'Iran entitled to nuclear program'

Brazil president meets Ahmadinejad, calls relations "strategic."

Da Silva meets Ahmadinejad 311 (photo credit: Associated Press)
Da Silva meets Ahmadinejad 311
(photo credit: Associated Press)
Brazilian President Luis Inacio Lula da Silva met with Iranian leaders on Sunday, and called the relationship between the two countries “strategic.”
Speaking in defense of Iran’s right to “independently navigate its course” to seek development and improvement, Silva stressed that a peaceful nuclear research program was within Iran’s sovereign rights.
Silva, who is  in Iran for the Summit of the Group of 15 developing nations, spoke following meetings with Iran’s president, Mahmoud Ahmadinejad and its supreme leader, Ayatollah Ali Khamenei.
The Brazilian president went on to say that there were those who hoped his visit would fail.
Ahead of the visit, sources in the US State Department called Silva's visit the last chance for Iran to prevent the next round of sanctions against it. Secretary of State Hillary Clinton predicted that Silva's mediation effort would not succeed, saying new sanctions are the only way to bring Iran around to cooperation.

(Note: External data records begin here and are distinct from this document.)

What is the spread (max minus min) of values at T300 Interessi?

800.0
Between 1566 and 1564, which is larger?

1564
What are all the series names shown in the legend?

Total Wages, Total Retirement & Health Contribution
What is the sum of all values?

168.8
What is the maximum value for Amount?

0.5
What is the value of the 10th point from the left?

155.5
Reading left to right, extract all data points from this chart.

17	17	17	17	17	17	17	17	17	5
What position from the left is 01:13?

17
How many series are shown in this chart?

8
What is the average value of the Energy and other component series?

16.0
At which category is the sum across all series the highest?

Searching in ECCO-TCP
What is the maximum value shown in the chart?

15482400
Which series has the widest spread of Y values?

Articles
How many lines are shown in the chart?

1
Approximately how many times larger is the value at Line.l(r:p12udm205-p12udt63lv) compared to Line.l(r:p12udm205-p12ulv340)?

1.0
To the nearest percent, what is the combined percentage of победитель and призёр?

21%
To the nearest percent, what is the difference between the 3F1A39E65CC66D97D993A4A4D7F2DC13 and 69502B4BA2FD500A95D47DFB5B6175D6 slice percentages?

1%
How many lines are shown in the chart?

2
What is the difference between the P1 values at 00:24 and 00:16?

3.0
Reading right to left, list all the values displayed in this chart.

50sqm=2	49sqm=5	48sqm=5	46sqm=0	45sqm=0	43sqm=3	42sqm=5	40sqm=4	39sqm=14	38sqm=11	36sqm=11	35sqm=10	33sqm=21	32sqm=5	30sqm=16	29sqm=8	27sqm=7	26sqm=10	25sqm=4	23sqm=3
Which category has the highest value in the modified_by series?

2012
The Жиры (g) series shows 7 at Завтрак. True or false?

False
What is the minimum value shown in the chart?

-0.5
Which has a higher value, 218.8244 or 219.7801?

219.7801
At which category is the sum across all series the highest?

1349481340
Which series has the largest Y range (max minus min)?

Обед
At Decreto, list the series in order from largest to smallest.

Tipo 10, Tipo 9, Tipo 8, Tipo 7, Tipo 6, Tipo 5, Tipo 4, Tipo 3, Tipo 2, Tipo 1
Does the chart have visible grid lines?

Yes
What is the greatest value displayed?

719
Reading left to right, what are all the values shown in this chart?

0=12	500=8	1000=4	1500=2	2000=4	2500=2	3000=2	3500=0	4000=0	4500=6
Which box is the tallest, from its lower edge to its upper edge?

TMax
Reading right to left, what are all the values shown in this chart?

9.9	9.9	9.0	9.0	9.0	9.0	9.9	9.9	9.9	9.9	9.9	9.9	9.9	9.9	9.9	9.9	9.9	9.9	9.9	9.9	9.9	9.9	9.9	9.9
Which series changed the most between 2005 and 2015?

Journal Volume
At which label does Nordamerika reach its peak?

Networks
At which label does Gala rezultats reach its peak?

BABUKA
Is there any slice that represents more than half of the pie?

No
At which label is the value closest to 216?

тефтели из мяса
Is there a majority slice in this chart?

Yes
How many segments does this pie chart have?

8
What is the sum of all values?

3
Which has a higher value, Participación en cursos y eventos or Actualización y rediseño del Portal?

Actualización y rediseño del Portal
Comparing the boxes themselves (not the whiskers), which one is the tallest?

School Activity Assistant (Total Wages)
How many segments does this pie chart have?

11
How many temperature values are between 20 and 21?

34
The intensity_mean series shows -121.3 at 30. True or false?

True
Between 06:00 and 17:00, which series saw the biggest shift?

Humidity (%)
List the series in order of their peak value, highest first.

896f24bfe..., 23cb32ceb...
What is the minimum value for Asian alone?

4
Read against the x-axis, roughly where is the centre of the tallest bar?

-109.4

Brazil hopes to enrich nuclear material for Iran
Silva is reportedly trying to revive a UN-backed proposal in which Iran would ship its stockpile of enriched uranium abroad to be processed further and returned as fuel rods that could not be processed beyond its lower, safer levels, which are suitable for use in the Teheran research reactor.
Iran initially accepted the deal but then balked and proposed changes rejected by the world powers negotiating with Teheran.
Brazil may be hoping to supplant Russia in the original UN proposal as the state that processes the nuclear material for Iran.